The whole thing also looks and sounds wonderful. The visuals are sharp and colourful, with great attention to detail in environment and character design. I especially liked the design of each character in their power-up suits - cat-suited Peach is absolutely adorable. The music is top-notch as always, with a mixture of new tunes and revamped classics.

So, is there anything bad to say about it? Well, a few levels aren't so great, being more irritating than challenging, and the boss battles are a particular weak point. While a handful of the bosses work quite well, the majority are either retreads from older games or are just too simple and repetitive. Even the climactic fights against the game's major villain, the fire-breathing dino-turtle Bowser, are pedestrian and dull.

My biggest gripe, though, is Nintendo's adherence to outdated design elements. 3D World still gives you a limited number of lives, and has you collecting coins that give an extra life every time you hit 100, all within a set time limit.

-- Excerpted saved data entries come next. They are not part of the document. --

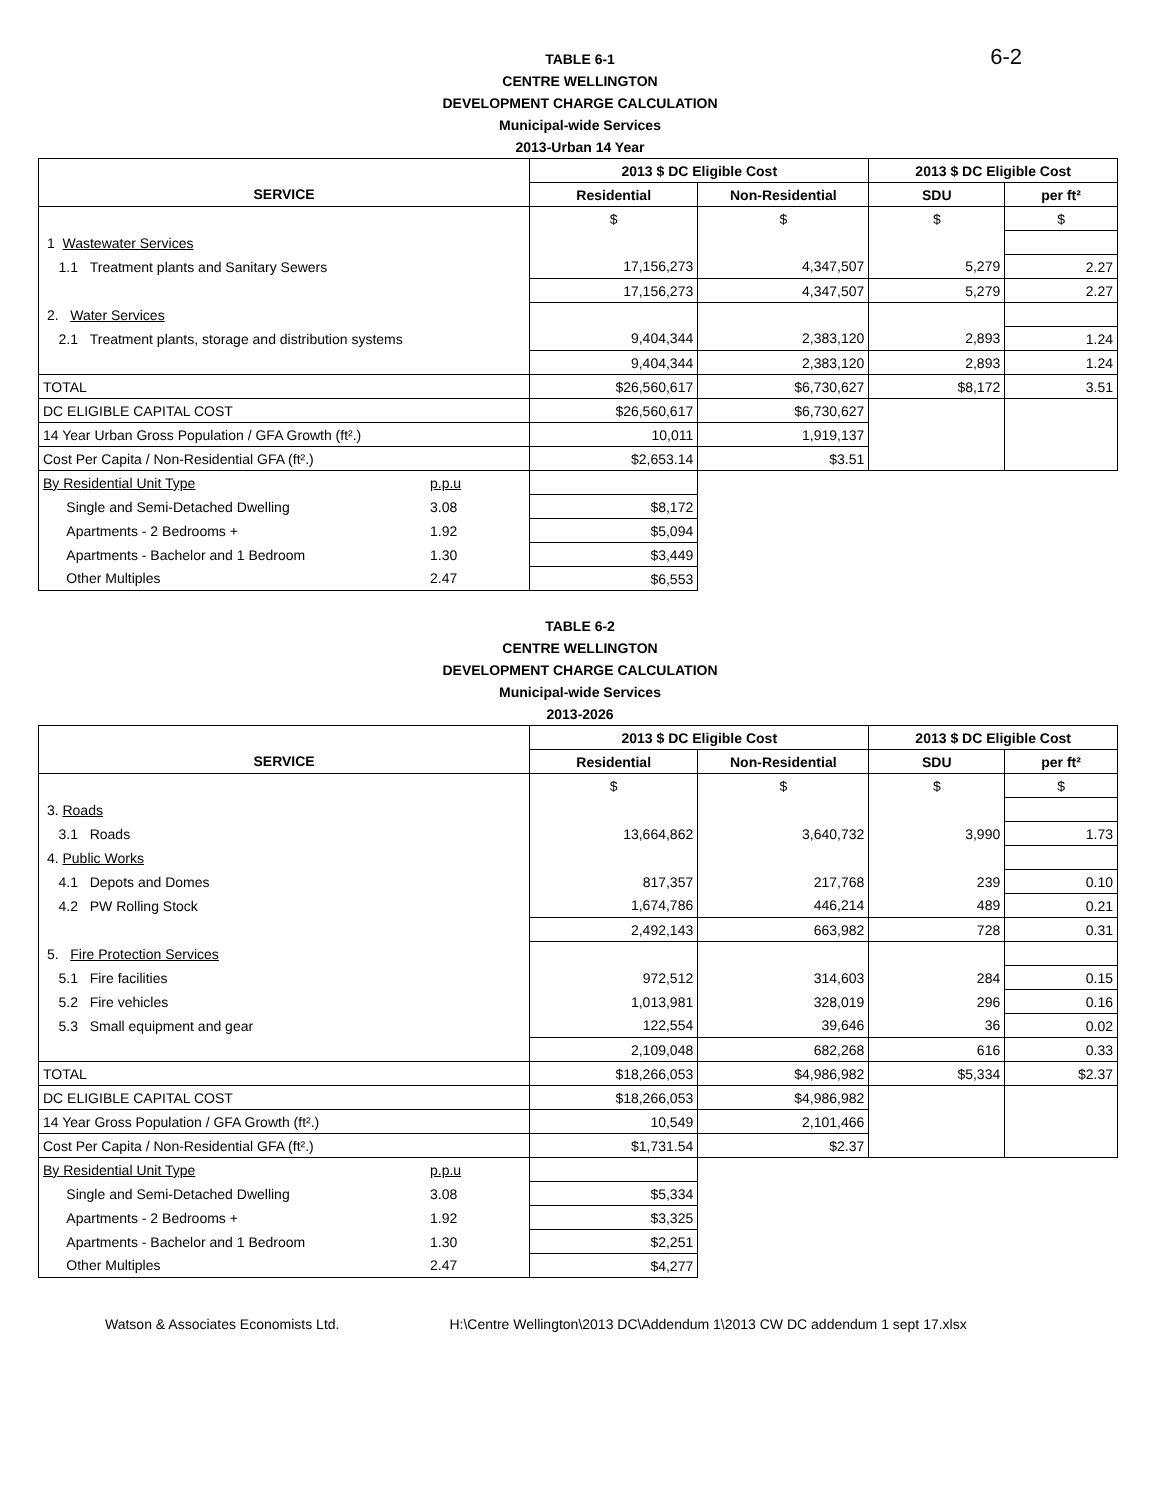6-2
TABLE 6-1
CENTRE WELLINGTON
DEVELOPMENT CHARGE CALCULATION
Municipal-wide Services
2013-Urban 14 Year
| | | 2013 $ DC Eligible Cost | | 2013 $ DC Eligible Cost | |
| --- | --- | --- | --- | --- | --- |
| SERVICE | | Residential | Non-Residential | SDU | per ft² |
| | | $ | $ | $ | $ |
| 1 Wastewater Services | | | | | |
| 1.1 Treatment plants and Sanitary Sewers | | 17,156,273 | 4,347,507 | 5,279 | 2.27 |
| | | 17,156,273 | 4,347,507 | 5,279 | 2.27 |
| 2. Water Services | | | | | |
| 2.1 Treatment plants, storage and distribution systems | | 9,404,344 | 2,383,120 | 2,893 | 1.24 |
| | | 9,404,344 | 2,383,120 | 2,893 | 1.24 |
| TOTAL | | $26,560,617 | $6,730,627 | $8,172 | 3.51 |
| DC ELIGIBLE CAPITAL COST | | $26,560,617 | $6,730,627 | | |
| 14 Year Urban Gross Population / GFA Growth (ft².) | | 10,011 | 1,919,137 | | |
| Cost Per Capita / Non-Residential GFA (ft².) | | $2,653.14 | $3.51 | | |
| By Residential Unit Type | p.p.u | | | | |
| Single and Semi-Detached Dwelling | 3.08 | $8,172 | | | |
| Apartments - 2 Bedrooms + | 1.92 | $5,094 | | | |
| Apartments - Bachelor and 1 Bedroom | 1.30 | $3,449 | | | |
| Other Multiples | 2.47 | $6,553 | | | |
TABLE 6-2
CENTRE WELLINGTON
DEVELOPMENT CHARGE CALCULATION
Municipal-wide Services
2013-2026
| | | 2013 $ DC Eligible Cost | | 2013 $ DC Eligible Cost | |
| --- | --- | --- | --- | --- | --- |
| SERVICE | | Residential | Non-Residential | SDU | per ft² |
| | | $ | $ | $ | $ |
| 3. Roads | | | | | |
| 3.1 Roads | | 13,664,862 | 3,640,732 | 3,990 | 1.73 |
| 4. Public Works | | | | | |
| 4.1 Depots and Domes | | 817,357 | 217,768 | 239 | 0.10 |
| 4.2 PW Rolling Stock | | 1,674,786 | 446,214 | 489 | 0.21 |
| | | 2,492,143 | 663,982 | 728 | 0.31 |
| 5. Fire Protection Services | | | | | |
| 5.1 Fire facilities | | 972,512 | 314,603 | 284 | 0.15 |
| 5.2 Fire vehicles | | 1,013,981 | 328,019 | 296 | 0.16 |
| 5.3 Small equipment and gear | | 122,554 | 39,646 | 36 | 0.02 |
| | | 2,109,048 | 682,268 | 616 | 0.33 |
| TOTAL | | $18,266,053 | $4,986,982 | $5,334 | $2.37 |
| DC ELIGIBLE CAPITAL COST | | $18,266,053 | $4,986,982 | | |
| 14 Year Gross Population / GFA Growth (ft².) | | 10,549 | 2,101,466 | | |
| Cost Per Capita / Non-Residential GFA (ft².) | | $1,731.54 | $2.37 | | |
| By Residential Unit Type | p.p.u | | | | |
| Single and Semi-Detached Dwelling | 3.08 | $5,334 | | | |
| Apartments - 2 Bedrooms + | 1.92 | $3,325 | | | |
| Apartments - Bachelor and 1 Bedroom | 1.30 | $2,251 | | | |
| Other Multiples | 2.47 | $4,277 | | | |
Watson & Associates Economists Ltd. H:\Centre Wellington\2013 DC\Addendum 1\2013 CW DC addendum 1 sept 17.xlsx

It seems such an antiquated system, born from coin-op arcade machines and no longer needed on home consoles. The time limit is especially galling, as it discourages the player from exploring and really enjoying the level.

There are also little niggles with forced replays of levels. Some require specific power-up suits to obtain different stars, and it can be very hard to juggle multiple suits without losing one of them. You also lose your suit by taking a single hit, so if there's a star right at the end of the level that you can't reach without the cat suit, taking a hit at any point will mean you'll have to restart to get that star.

Honestly, though, it's hard to find anything serious to criticise in 3D World. Sure it's derivative and the difficulty tends to be either too easy or too hard, with only a few levels that nail that sweet spot in the middle, but it's still a joy to play.

This is Nintendo's finely-tuned Mario machine running at top efficiency, and it's easily the best Mario game since the original Galaxy.